In the nearish future, once they settle on the best system, restaurants will have to post their health inspection score near their front door.
And since they’re still in the planning process, Sarah goes to quite a few Restaurant Reporting Committee meetings to give her input. But recently, a meeting rubbed her the wrong way.

“So at our first meeting I was tweeting key points that came up. That’s sort of normal, I feel like now, in public life. You expect things to be shared on social media and that that’s encouraged. I didn’t know until later that members of the committee, from restaurants, had actually complained about this and said that they wouldn’t participate if I was allowed to tweet. At our next meetings, they actually, on both committees, prohibited any member from using social media during the meeting. A member of the committee turned to me and said, ‘You should know that you can’t tweet anymore. We passed a rule about that.’ I really wanted to be a part of these meetings, it’s so important to me that we get this work done, but I walked out in protest.”

Sarah has gone back, but she’s stopped tweeting so as not to disrupt the progress.

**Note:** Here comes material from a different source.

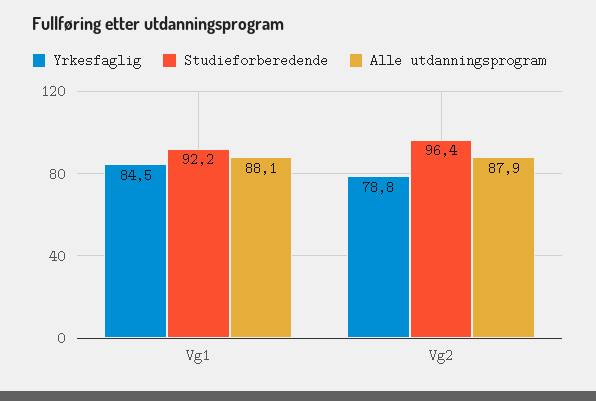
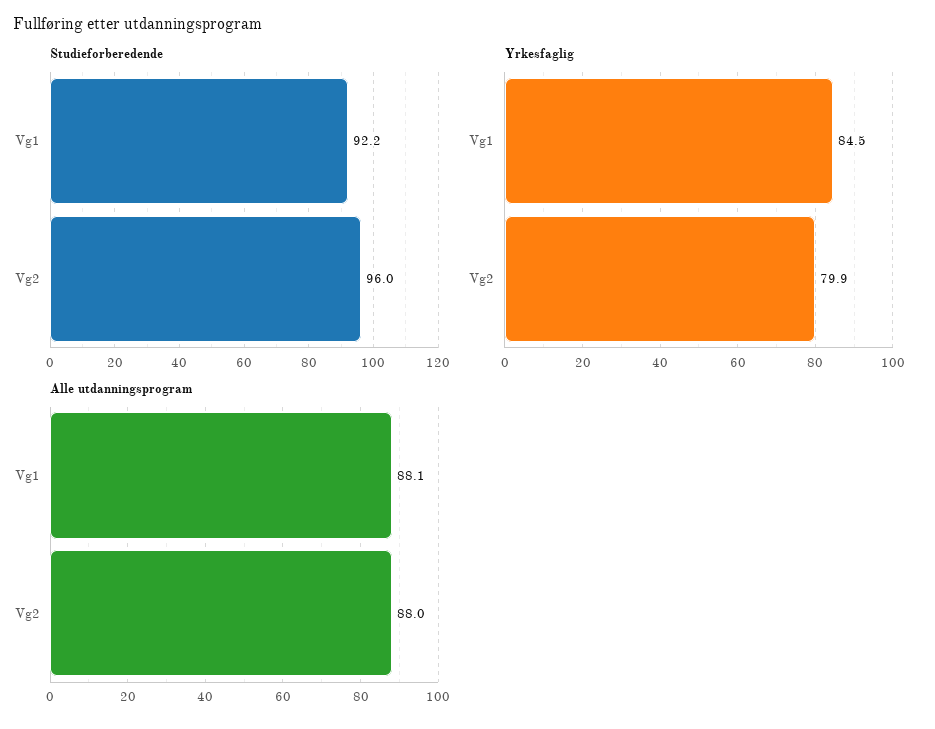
Yrkesfaglig, Vg2: 78.8 -> 79.9
Studieforberedende, Vg2: 96.4 -> 96
Alle utdanningsprogram, Vg2: 87.9 -> 88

The meetings are public, the hours and agenda are posted online, the media can attend and minutes are publicly posted after. Sarah says she’s never heard of a social media silencing like this one.

“It is unusual. I’ve gone to things like the Tech Committee for the City of Seattle. Their members of their committee are actively tweeting out news. I went to an announcement by the mayor of Seattle and was live tweeting there, everyone in the audience was. So it really felt like normal to participate in a public meeting in that capacity.”

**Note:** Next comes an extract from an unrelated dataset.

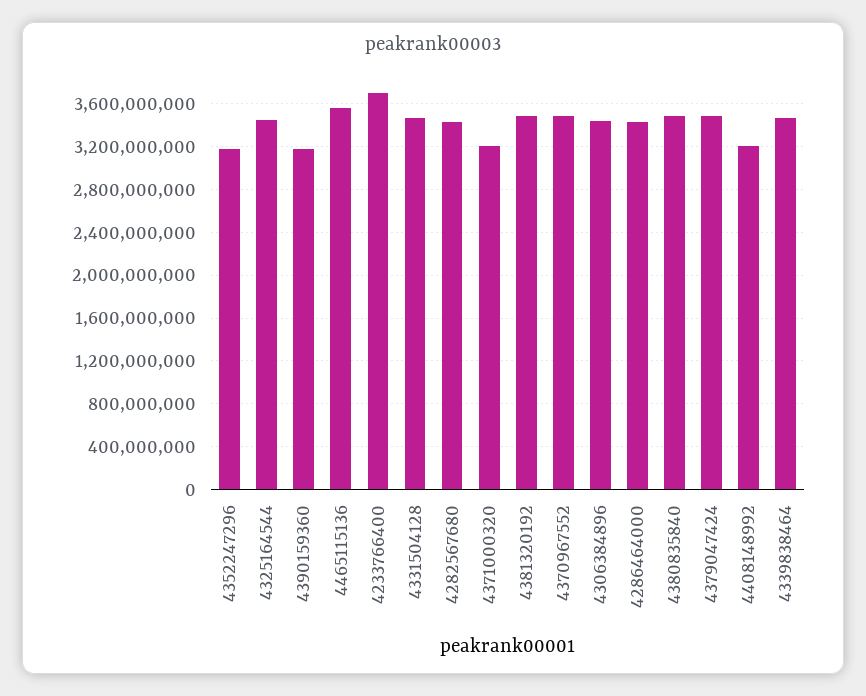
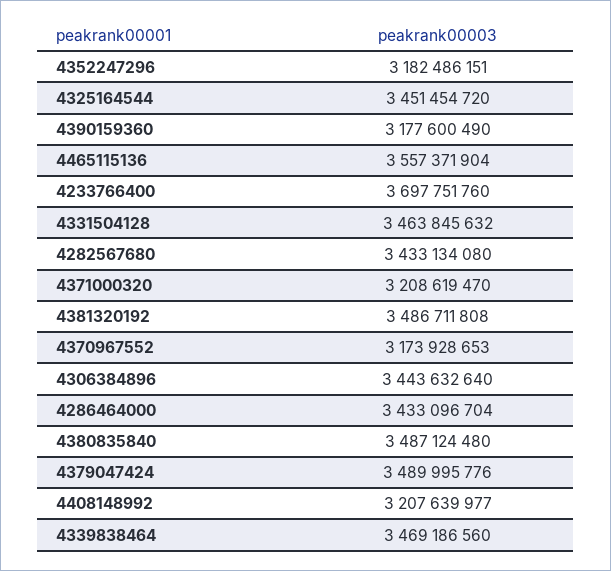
4370967552: 3500000000 -> 3173928653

Sarah says she even consulted the ACLU, because she felt her first amendment rights might have been violated.

So I contacted Becky Elias, manager of the food program for King County and Seattle Public Health. She attends every Restaurant Reporting Committee meeting.

“First I would say that it wasn’t a tweet ban.”

Becky says the meetings are public, and media is invited, but they are more like work meetings than traditional council meetings. They break into small groups and brainstorm ideas. The stakeholders, who are mostly restaurant owners, are talking out ideas and learning concepts, not making official statements. So they aren’t comfortable being quoted on social media.

“We ask that out stakeholders identify participation ground rules for the process because we knew we wanted them to be productive, we would be meeting regularly,” explained Becky. “So as the group was developing those ground rules, they also developed one of saying that because the meetings were active working sessions, that there wouldn’t be live tweeting during the meeting itself. Now, that did not preclude, by any means, the participants of the meetings from reaching out to their networks and their communities afterward. We actually really encourage them to do that to spread the word of what was being discussed in the meetings. We posted our meeting notes online.”

Becky agrees it’s important to be transparent, and says they do use social media to get important messages to the public. She thinks the committee and Sarah want the same things.

But this story brings up an interesting question: Just because it is legal, and part of modern everyday life to post everything to social media, does it mean we should always be allowed to do so?